El argumento se vuelve aburrido en el círculo vicioso del comportamiento autodestructivo de la actriz perturbada que aumenta la sobredosis hasta descender a un abismo de la locura en el que solo subsiste la separación y el resentimiento mutuo. La falta de ritmo, fruto de un montaje disperso, despierta sobre mí el tedio y un letargo insufrible con el que solo pienso que el asunto se estira innecesariamente para exponer el freak show hasta el clímax redundante. Fargeat lo esquematiza de esta forma, dentro de su radio de obviedad, con la finalidad de sintetizar un comentario satírico sobre el precio de la fama, la representación del cuerpo femenino y los estándares de la belleza establecidos que crean una ilusión en las actrices que se integran a la industria del entretenimiento para lograr el estatus de celebridad sobre la explotación de sus cuerpos, entendido también como la frustración de una actriz en el ocaso que siente repulsión por su propio cuerpo y sufre en silencio la imposibilidad de volver a iluminar su estrella a causa de una vejez inevitable que es incapaz de aceptar. A modo subtextual, asimismo, interroga la falta de inclusión de ciertos estereotipos que son rechazados por la industria porque son vistos como “monstruos”. Esto es especialmente cierto cuando Elisabeth y Sue se descontrolan hasta fusionarse en un mutante deforme que sobre el escenario solo incita el repudio de aquellos que no están preparados para incluir algo que esté fuera de las normas ampliamente aceptadas por ese público heternormativo conservador que les da la espalda.

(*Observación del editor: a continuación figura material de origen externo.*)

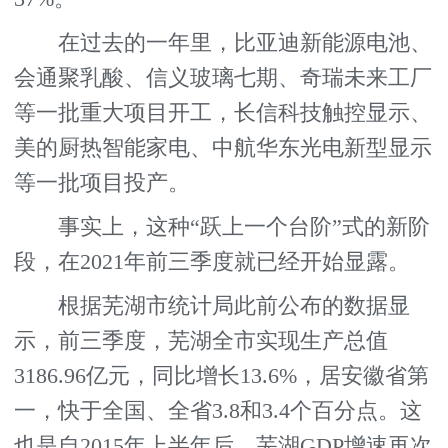
在过去的一年里，比亚迪新能源电池、
会通聚乳酸、信义玻璃七期、奇瑞未来工厂
等一批重大项目开工，长信科技触控显示、
美的厨热智能家电、中航华东光电新型显示
等一批项目投产。
事实上，这种“跃上一个台阶”式的新阶
段，在2021年前三季度就已经开始显露。
根据芜湖市统计局此前公布的数据显
示，前三季度，芜湖全市实现生产总值
3186.96亿元，同比增长13.6%，居安徽省第
一，快于全国、全省3.8和3.4个百分点。这
也是自2015年上半年后，芜湖GDP增速再次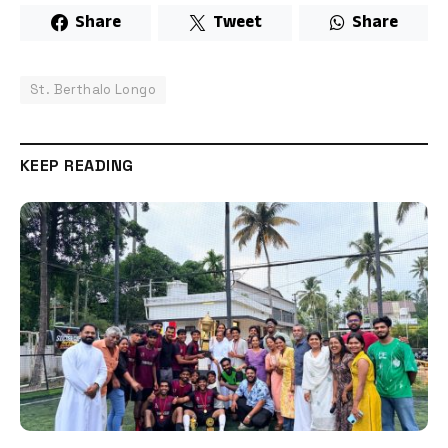
Share
Tweet
Share
St. Berthalo Longo
KEEP READING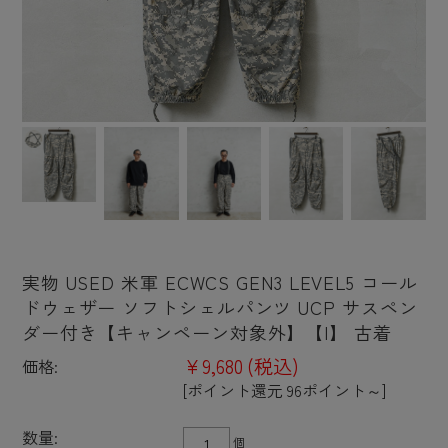
実物 USED 米軍 ECWCS GEN3 LEVEL5 コール
ドウェザー ソフトシェルパンツ UCP サスペン
ダー付き【キャンペーン対象外】【I】 古着
¥9,680
(税込)
価格:
[ポイント還元 96ポイント～]
数量:
個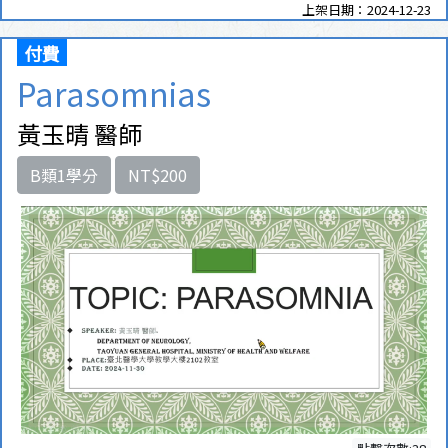
上架日期：2024-12-23
付費
Parasomnias
黃玉晴 醫師
B類1學分
NT$200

A pesar de la narrativa manida y de la crítica trillada, encuentro algo de autenticidad en la actuación de Moore. Ella se ve atrapada en un guion que no le da mucho con qué trabajar cuando Qualley la reemplaza. Pero casi siempre me resulta orgánica la manera en que ejerce su mirada, los gestos y las mutaciones de su rostro para expresar el ciclo de tortura intrínseca que atraviesa su personaje cuando es víctima de la ansiedad, la inconformidad y las adicciones incontrolables de la sustancia que mutila su cuerpo hasta quedar en un vacío irrecuperable que niega cualquier posibilidad de mejorar su autoestima. En pocas palabras, interpreta a una actriz que se siente inconforme con su propio cuerpo. Su interpretación, que es casi un reflejo de su propia trayectoria real como actriz olvidada, expone un desempeño sólido que, a veces, se ve limitado por un par de escenas en que la que solo posa desnuda en el suelo del baño como un cadáver viviente mientras Qualley se intenta robar el show. Su pericia física incluso se eleva un poco por el maquillaje prostético que transfigura su cuerpo como una criatura jorobada que vomita órganos ensangrentados y parece una cosa sacada del cine de Carpenter.

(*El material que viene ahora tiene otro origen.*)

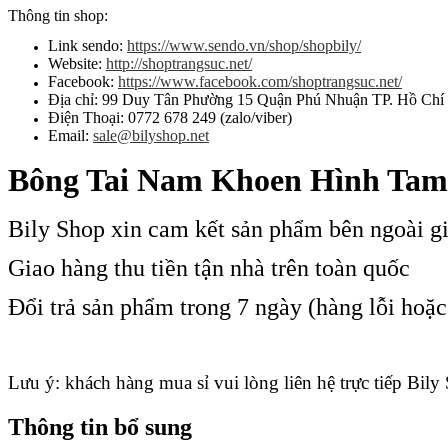
Thông tin shop:
Link sendo:
https://www.sendo.vn/shop/shopbily/
Website:
http://shoptrangsuc.net/
Facebook:
https://www.facebook.com/shoptrangsuc.net/
Địa chỉ: 99 Duy Tân Phường 15 Quận Phú Nhuận TP. Hồ Chí
Điện Thoại: 0772 678 249 (zalo/viber)
Email:
sale@bilyshop.net
Bông Tai Nam Khoen Hình Tam 
Bily Shop xin cam kết sản phẩm bên ngoài g
Giao hàng thu tiền tận nhà trên toàn quốc
Đổi trả sản phẩm trong 7 ngày (hàng lỗi hoặ
Lưu ý: khách hàng mua sỉ vui lòng liên hệ trực tiếp Bily
Thông tin bổ sung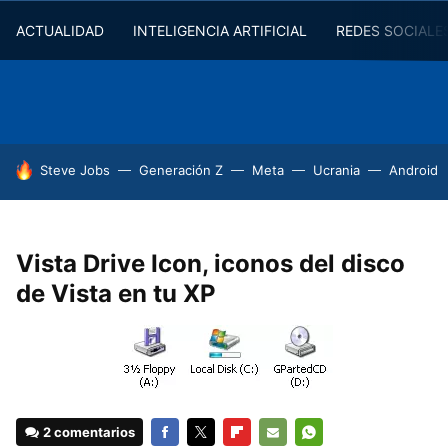
ACTUALIDAD
INTELIGENCIA ARTIFICIAL
REDES SOCIALE
HOY SE HABLA DE
Steve Jobs
Generación Z
Meta
Ucrania
Android
Vista Drive Icon, iconos del disco
de Vista en tu XP
2 comentarios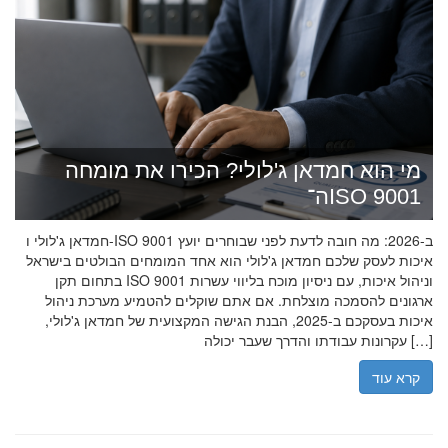
מי הוא חמדאן ג'לולי? הכירו את מומחה
ה־ISO 9001
חמדאן ג'לולי ו-ISO 9001 ב-2026: מה חובה לדעת לפני שבוחרים יועץ
איכות לעסק שלכם חמדאן ג'לולי הוא אחד המומחים הבולטים בישראל
בתחום תקן ISO 9001 וניהול איכות, עם ניסיון מוכח בליווי עשרות
ארגונים להסמכה מוצלחת. אם אתם שוקלים להטמיע מערכת ניהול
איכות בעסקכם ב-2025, הבנת הגישה המקצועית של חמדאן ג'לולי,
עקרונות עבודתו והדרך שעבר יכולה […]
קרא עוד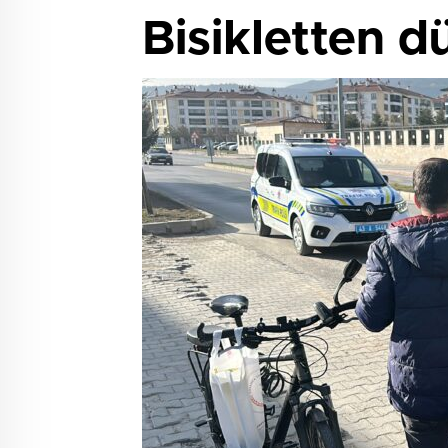
Bisikletten d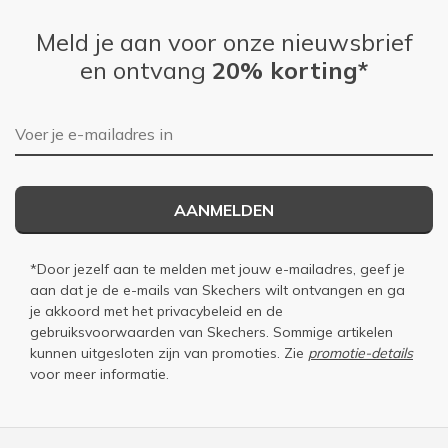
Meld je aan voor onze nieuwsbrief
en ontvang
20% korting*
E-mailadres
AANMELDEN
*Door jezelf aan te melden met jouw e-mailadres, geef je
aan dat je de e-mails van Skechers wilt ontvangen en ga
je akkoord met het
privacybeleid
en de
gebruiksvoorwaarden
van Skechers. Sommige artikelen
kunnen uitgesloten zijn van promoties. Zie
promotie-details
voor meer informatie.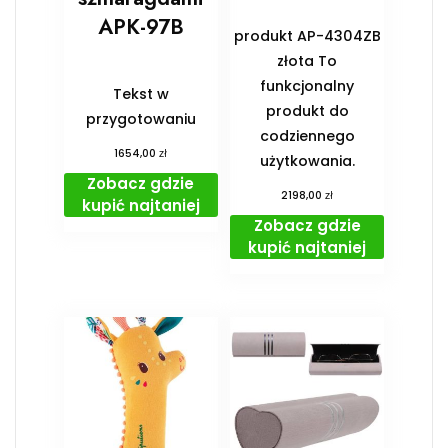
APK-97B
produkt AP-4304ZB
złota To
funkcjonalny
Tekst w
produkt do
przygotowaniu
codziennego
zł
1654,00
użytkowania.
Zobacz gdzie
zł
2198,00
kupić najtaniej
Zobacz gdzie
kupić najtaniej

Con la efigie de Moore, Fargeat frecuenta demasiados lugares comunes dentro de la ecuación genérica del terror corporal, pero integra sobre la puesta en escena unos mecanismos estéticos que funcionan al menos correctamente para subrayar el quiebre psicológico de la protagonista. Por la parte visual, trata de crear una atmósfera laberíntica y onírica en la que suele utilizar la elipsis simbólica, el primer plano, el plano subjetivo, el campo-contracampo, los puntos de iluminación, el uso del color como herramienta descriptiva y, sobre todo, las posibilidades del encuadre móvil que dinamizan las acciones más exageradas con una cámara en constante movimiento. En materia compositiva, su manejo de la topografía espaciotemporal establece vínculos e intenciones dentro de su registro proxémico, donde el ambiente de las habitaciones herméticas y claustrofóbicas buscan acentuar el panorama de horror visceral que experimenta la actriz. Por el lado sonoro, es al menos correcta la forma en que emplea la música siniestra y el sonido diegético para tratar de ampliar el espacio auditivo a través de los gritos, los ruidos estridentes y las voces guturales. Sin embargo, estos elementos me resultan insignificantes porque solo sirven como accesorios cosméticos que decoran un cascarón que es hueco por dentro.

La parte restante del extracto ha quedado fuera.